A uniform circular disk of radius R = 0.200 m and mass M = 1.00 kg rotates with angular speed wo = 10.0 radians/second on a frictionless pivot. A second disk, having half the radius of the first and made of the same material, is supported at rest a small distance above the first disk. When the small disk is dropped concentrically onto the larger disk, friction eventually causes the disks to reach a common angular speed.

What is the final angular speed?

I came up with 9.4 rad/s, which is correct.

What fraction of the initial rotational kinetic energy is converted to heat in the process?

I came up with .0588, which is also correct.

A motor must restore the angular speed of the combination to w_o in one revolution. What torque must the motor supply ?

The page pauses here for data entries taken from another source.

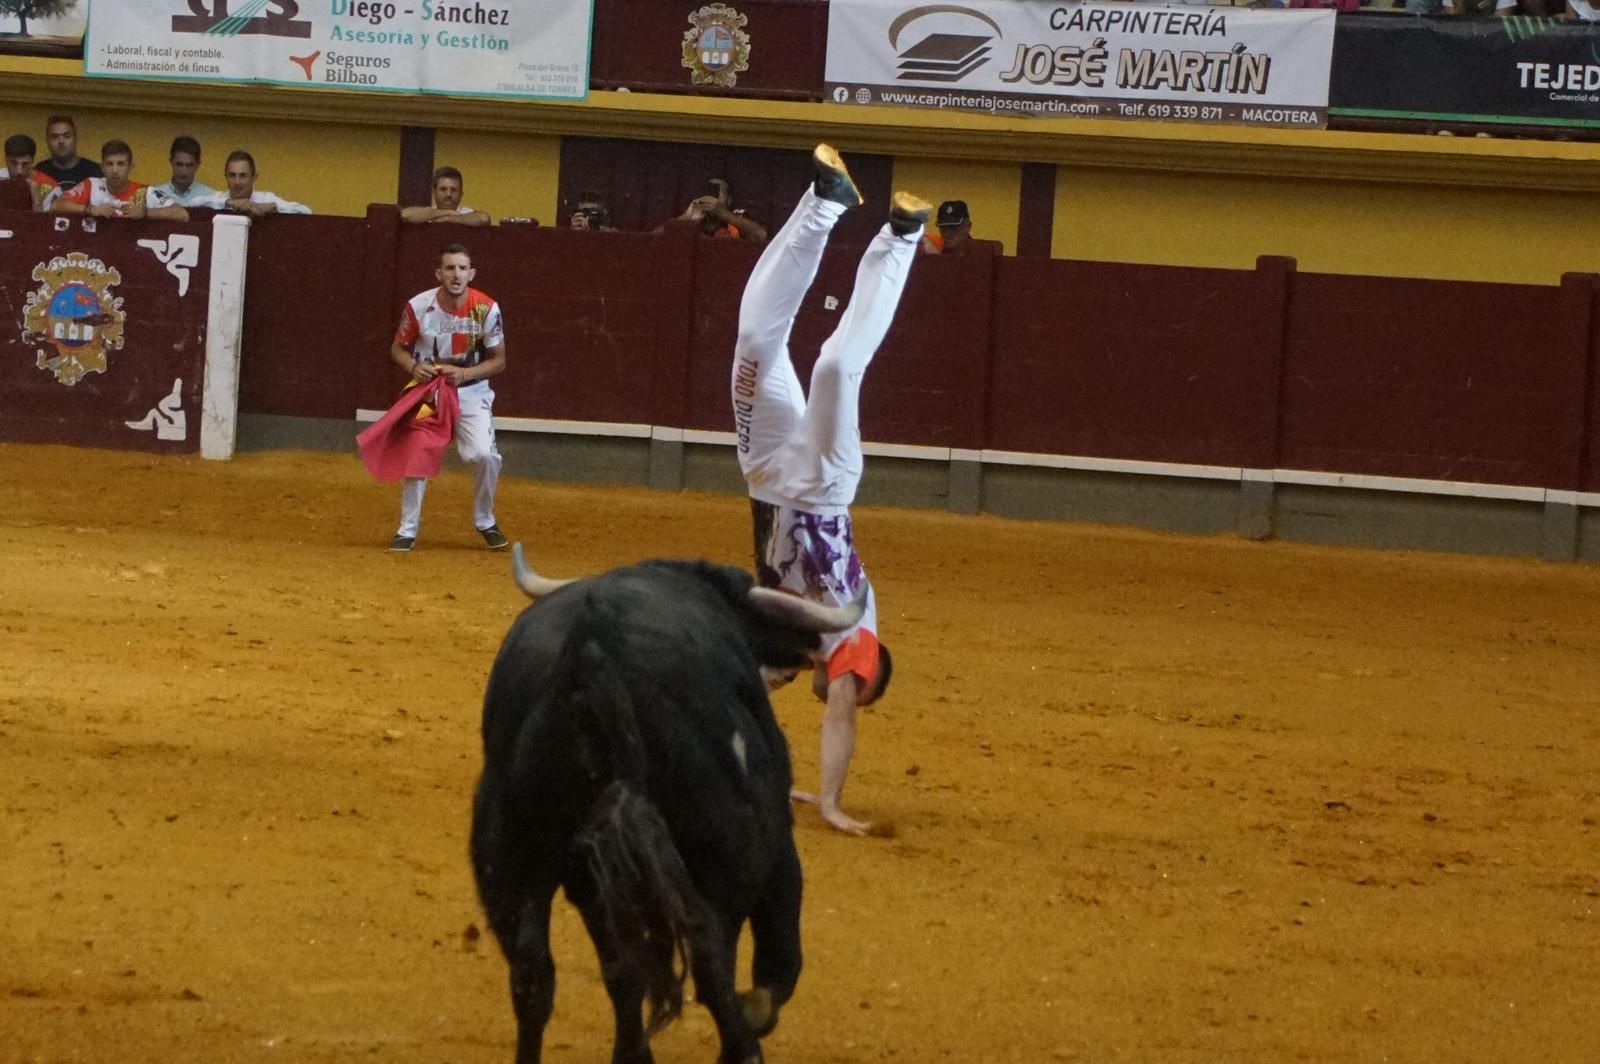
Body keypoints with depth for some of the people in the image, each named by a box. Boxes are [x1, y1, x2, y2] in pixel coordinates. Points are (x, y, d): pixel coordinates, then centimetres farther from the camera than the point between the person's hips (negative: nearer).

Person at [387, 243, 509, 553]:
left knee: (484, 455, -17)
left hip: (471, 391, -1)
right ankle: (408, 530, 10)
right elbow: (398, 349, 0)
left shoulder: (486, 309, -17)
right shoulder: (418, 307, -15)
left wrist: (465, 373, -23)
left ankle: (485, 522, 8)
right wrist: (414, 367, -21)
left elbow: (498, 361, -7)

I used the equation \tau=I\alpha here. I added each moment of inertia (for each disk individually):

I=I_1+I_2=.02125

The above I got using the standard formula for the moment of inertia for a disk (1/2)mr².

Now I found the acceleration:

10^2=9.4^2+2\alpha\left(2\pi\right)\implies\alpha=.926\text{rad}/\text{sec}^2

Then I multiplied the acceleration by the moment of inertia to come up with:

\tau=.0197\text{Nm}

...however the above is incorrect. Could someone please tell me why? I have gone through my steps many times, meaning that the only way this could be wrong is if I took the wrong steps; my arithmetic is fine. I'd appreciate any input on this.

Thank you very much.

 

[skeeter]

your procedure is correct ... your final solution for tau does have some round-off error in it from rounding the final omega from the 1st part of the problem ... 9.4 rad/s.

If you don't round, you should get tau = .0913092394 Nm

If this is an on-line problem that is machine graded, that could be the reason.

 

[amcavoy]

Thank you very much. It's nice to know my problem was in rounding digits rather than my procedure (it is web-based homework by the way).

Thanks again.